Quick start | ContractForge

1. Install the runtime package

pip install contractforge

On Databricks, install the released wheel on the job, cluster or notebook environment. Spark and Delta are provided by the runtime; local development can install the optional Spark extra.

pip install "contractforge[spark]"

Databricks recommendation

Pin a released wheel version in jobs. Serverless can install from PyPI or workspace files when allowed by the environment; classic clusters can also use cluster libraries.

2. Create a minimal YAML contract

source:
  type: connector
  connector: table
  table: main.raw.orders

target:
  catalog: main
  schema: bronze
  table: b_orders

layer: bronze
mode: scd0_append
source_system: crm
quality_rules:
  not_null: [order_id]
  expressions:
    - name: positive_amount
      expression: amount >= 0
      severity: abort
schema_policy: additive_only

3. Validate before running

contractforge validate contracts/bronze/b_orders.ingestion.yaml

Validation catches missing mode requirements, invalid enum values, malformed quality expressions and unsupported connector combinations before Spark work starts.

4. Execute from a generic notebook

from contractforge import ingest_bundle, load_contract_bundle

bundle = load_contract_bundle("/Workspace/Shared/contracts/bronze/b_orders")
result = ingest_bundle(bundle)

display(result)

Execution APIs raise ContractForgeExecutionError by default when the final status is FAILED or ABORTED. The run is still written to control tables first.
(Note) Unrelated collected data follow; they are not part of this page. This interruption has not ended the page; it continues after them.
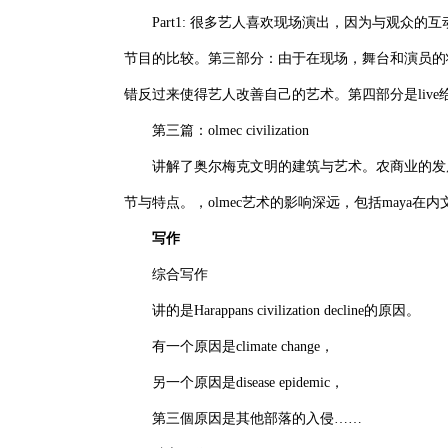
Part1: 很多艺人喜欢现场演出，因为与观众的互动
节目的比较。第三部分：由于在现场，舞台和演员的状态
错反过来使得艺人改善自己的艺术。第四部分是liv
第三篇：olmec civilization
讲解了奥尔梅克文明的建筑与艺术。农商业的发展给艺术发
节与特点。，olmec艺术的影响深远，包括maya在
写作
综合写作
讲的是Harappans civilization decline的原因。
有一个原因是climate change，
另一个原因是disease epidemic，
第三個原因是其他部落的入侵……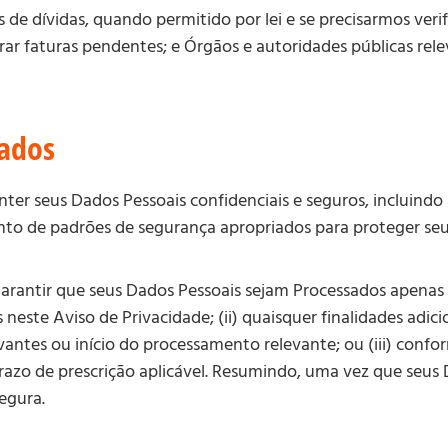
 de dívidas, quando permitido por lei e se precisarmos verif
ar faturas pendentes; e Órgãos e autoridades públicas relev
dados
r seus Dados Pessoais confidenciais e seguros, incluindo 
to de padrões de segurança apropriados para proteger seu
arantir que seus Dados Pessoais sejam Processados apenas
 neste Aviso de Privacidade; (ii) quaisquer finalidades adic
tes ou início do processamento relevante; ou (iii) conform
azo de prescrição aplicável. Resumindo, uma vez que seus 
segura.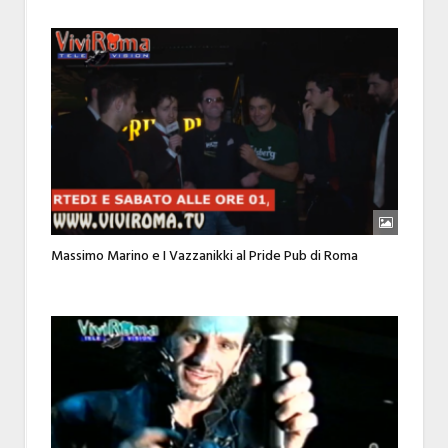
Massimo Marino e I Vazzanikki al Pride Pub di Roma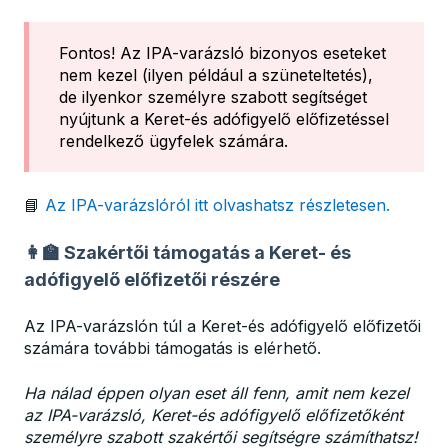
Fontos! Az IPA-varázsló bizonyos eseteket
nem kezel (ilyen például a szüneteltetés),
de ilyenkor személyre szabott segítséget
nyújtunk a Keret-és adófigyelő előfizetéssel
rendelkező ügyfelek számára.
📘
Az IPA-varázslóról itt olvashatsz részletesen.
👩‍🏫 Szakértői támogatás a Keret- és
adófigyelő előfizetői részére
Az IPA-varázslón túl a Keret-és adófigyelő előfizetői
számára további támogatás is elérhető.
Ha nálad éppen olyan eset áll fenn, amit nem kezel
az IPA-varázsló, Keret-és adófigyelő előfizetőként
személyre szabott szakértői segítségre számíthatsz!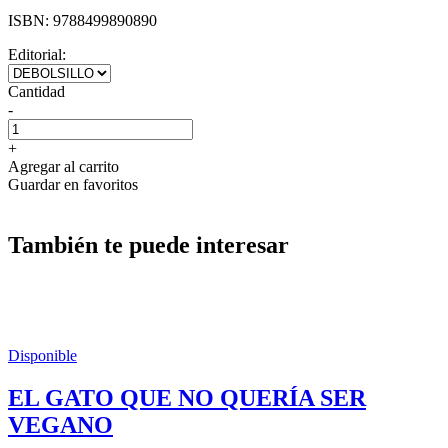
ISBN:
9788499890890
Editorial:
Cantidad
-
+
Agregar al carrito
Guardar en favoritos
También te puede interesar
Disponible
EL GATO QUE NO QUERÍA SER
VEGANO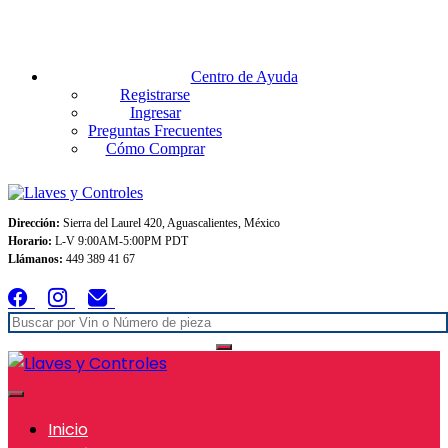
Envios GRATIS A TODO MEXICO en pedidos superiores $999
Centro de Ayuda
Registrarse
Ingresar
Preguntas Frecuentes
Cómo Comprar
Dirección:
Sierra del Laurel 420, Aguascalientes, México
Horario:
L-V 9:00AM-5:00PM PDT
Llámanos:
449 389 41 67
Inicio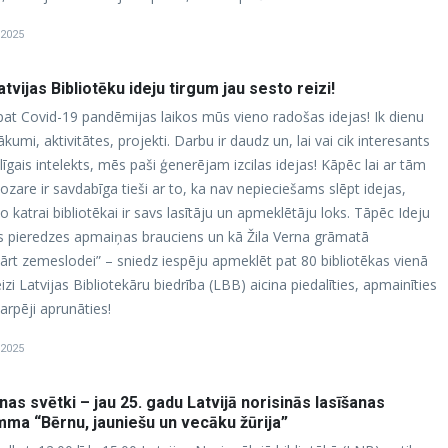
 2025
tvijas Bibliotēku ideju tirgum jau sesto reizi!
 pat Covid-19 pandēmijas laikos mūs vieno radošas idejas! Ik dienu
kumi, aktivitātes, projekti. Darbu ir daudz un, lai vai cik interesants
līgais intelekts, mēs paši ģenerējam izcilas idejas! Kāpēc lai ar tām
ozare ir savdabīga tieši ar to, ka nav nepieciešams slēpt idejas,
o katrai bibliotēkai ir savs lasītāju un apmeklētāju loks. Tāpēc Ideju
ants pieredzes apmaiņas brauciens un kā Žila Verna grāmatā
rt zemeslodei” – sniedz iespēju apmeklēt pat 80 bibliotēkas vienā
zi Latvijas Bibliotekāru biedrība (LBB) aicina piedalīties, apmainīties
arpēji aprunāties!
 2025
anas svētki – jau 25. gadu Latvijā norisinās lasīšanas
ma “Bērnu, jauniešu un vecāku žūrija”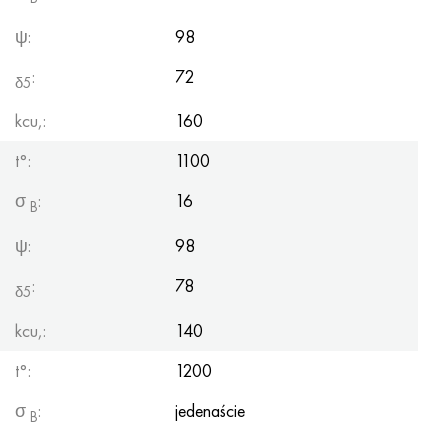
ψ:
98
:
72
δ5
kcu,:
160
t°:
1100
σ
:
16
B
ψ:
98
:
78
δ5
kcu,:
140
t°:
1200
σ
:
jedenaście
B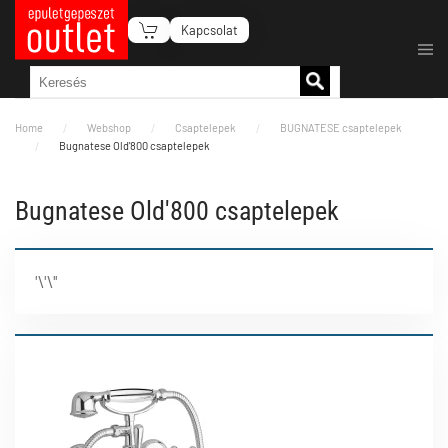
Kapcsolat
Fő tartalom átugrása
Home
Webshop
Csaptelepek
BUGNATESE csaptelepek
Bugnatese Old'800 csaptelepek
Bugnatese Old'800 csaptelepek
'\'\''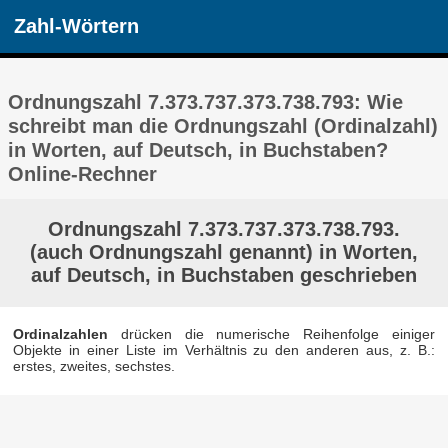
Zahl-Wörtern
Ordnungszahl 7.373.737.373.738.793: Wie
schreibt man die Ordnungszahl (Ordinalzahl)
in Worten, auf Deutsch, in Buchstaben?
Online-Rechner
Ordnungszahl 7.373.737.373.738.793.
(auch Ordnungszahl genannt) in Worten,
auf Deutsch, in Buchstaben geschrieben
Ordinalzahlen
drücken die numerische Reihenfolge einiger
Objekte in einer Liste im Verhältnis zu den anderen aus, z. B.:
erstes, zweites, sechstes.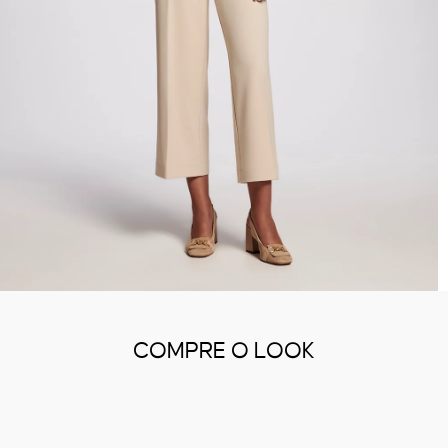
COMPRE O LOOK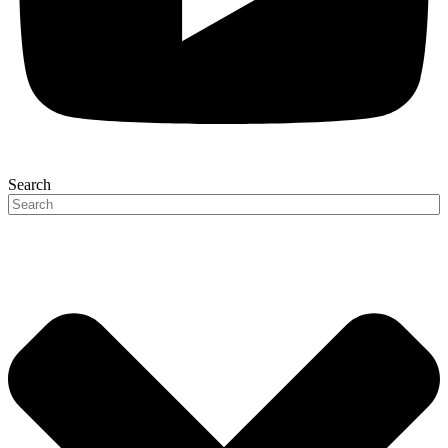
Search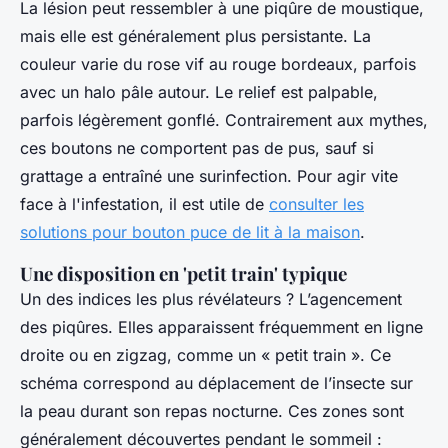
La lésion peut ressembler à une piqûre de moustique,
mais elle est généralement plus persistante. La
couleur varie du rose vif au rouge bordeaux, parfois
avec un halo pâle autour. Le relief est palpable,
parfois légèrement gonflé. Contrairement aux mythes,
ces boutons ne comportent pas de pus, sauf si
grattage a entraîné une surinfection. Pour agir vite
face à l'infestation, il est utile de
consulter les
solutions pour bouton puce de lit à la maison
.
Une disposition en 'petit train' typique
Un des indices les plus révélateurs ? L’agencement
des piqûres. Elles apparaissent fréquemment en ligne
droite ou en zigzag, comme un « petit train ». Ce
schéma correspond au déplacement de l’insecte sur
la peau durant son repas nocturne. Ces zones sont
généralement découvertes pendant le sommeil :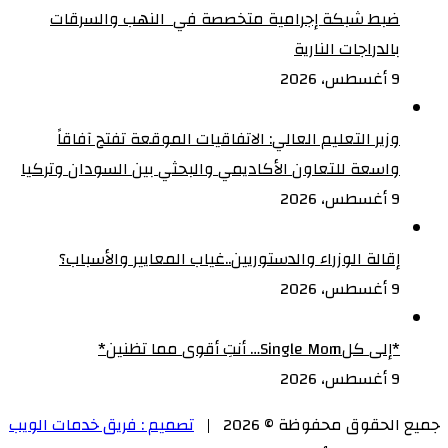
ضبط شبكة إجرامية متخصصة في النهب والسرقات
بالدراجات النارية‏
9 أغسطس، 2026
وزير التعليم العالي: الاتفاقيات الموقعة تفتح آفاقاً
واسعة للتعاون الأكاديمي والبحثي بين السودان وتركيا
9 أغسطس، 2026
إقالة الوزراء والدستوريين..غياب المعايير والأسباب؟
9 أغسطس، 2026
‏*إلى كلSingle Mom… أنتِ أقوى مما تظنين*
9 أغسطس، 2026
جميع الحقوق محفوظة © 2026 |
تصميم : فريق خدمات الويب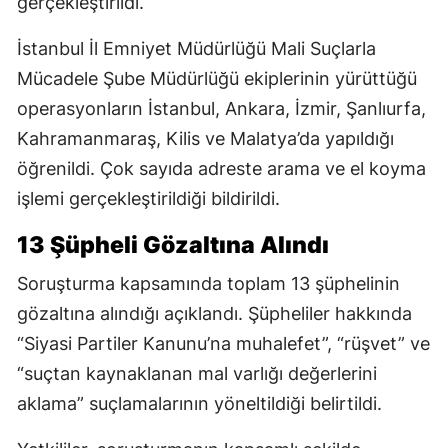
gerçekleştirildi.
İstanbul İl Emniyet Müdürlüğü Mali Suçlarla
Mücadele Şube Müdürlüğü ekiplerinin yürüttüğü
operasyonların İstanbul, Ankara, İzmir, Şanlıurfa,
Kahramanmaraş, Kilis ve Malatya’da yapıldığı
öğrenildi. Çok sayıda adreste arama ve el koyma
işlemi gerçekleştirildiği bildirildi.
13 Şüpheli Gözaltına Alındı
Soruşturma kapsamında toplam 13 şüphelinin
gözaltına alındığı açıklandı. Şüpheliler hakkında
“Siyasi Partiler Kanunu’na muhalefet”, “rüşvet” ve
“suçtan kaynaklanan mal varlığı değerlerini
aklama” suçlamalarının yöneltildiği belirtildi.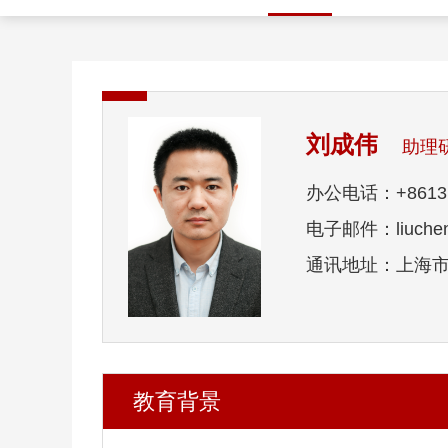
刘成伟
助理
办公电话：+86131
电子邮件：liuchengw
通讯地址：上海市
教育背景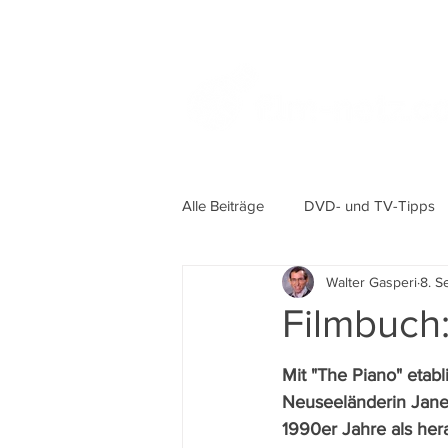
Alle Beiträge
DVD- und TV-Tipps
Walter Gasperi
8. S
Filmbuch
Mit "The Piano" etabli
Neuseeländerin Jane
1990er Jahre als he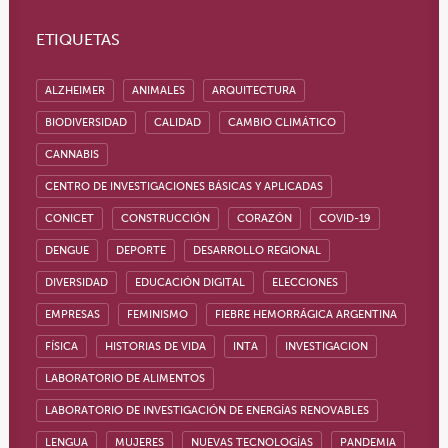
ETIQUETAS
ALZHEIMER
ANIMALES
ARQUITECTURA
BIODIVERSIDAD
CALIDAD
CAMBIO CLIMÁTICO
CANNABIS
CENTRO DE INVESTIGACIONES BÁSICAS Y APLICADAS
CONICET
CONSTRUCCIÓN
CORAZÓN
COVID-19
DENGUE
DEPORTE
DESARROLLO REGIONAL
DIVERSIDAD
EDUCACIÓN DIGITAL
ELECCIONES
EMPRESAS
FEMINISMO
FIEBRE HEMORRÁGICA ARGENTINA
FÍSICA
HISTORIAS DE VIDA
INTA
INVESTIGACION
LABORATORIO DE ALIMENTOS
LABORATORIO DE INVESTIGACIÓN DE ENERGÍAS RENOVABLES
LENGUA
MUJERES
NUEVAS TECNOLOGÍAS
PANDEMIA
Use raise_on_failure=False only when a test or diagnostic notebook needs to inspect the failed payload directly.

5. Inspect evidence

SELECT
  status,
  target_table,
  mode,
  rows_read,
  rows_written,
  quality_status,
  framework_version,
  error_message
FROM main.ops.ctrl_ingestion_runs
ORDER BY started_at_utc DESC
LIMIT 20;

What to check first

Look at run status, row counts, quality status, source metadata, framework version and error summaries. Those fields are the first layer of operational diagnosis.

6. Evolve the first contract

Incremental

Add watermarking

Use watermark_columns for append or upsert patterns where the source exposes a monotonic update timestamp.

Structure

Add transform.shape

Parse raw JSON payloads, flatten structs, zip parallel arrays and project target columns without custom notebook code.

Governance

Split annotations

Add descriptions, tags and PII classification after the data table exists and the schema is stable.

Operations

Add ownership

Record owner, support group, criticality, SLA and runbook so dashboards can identify the right response path.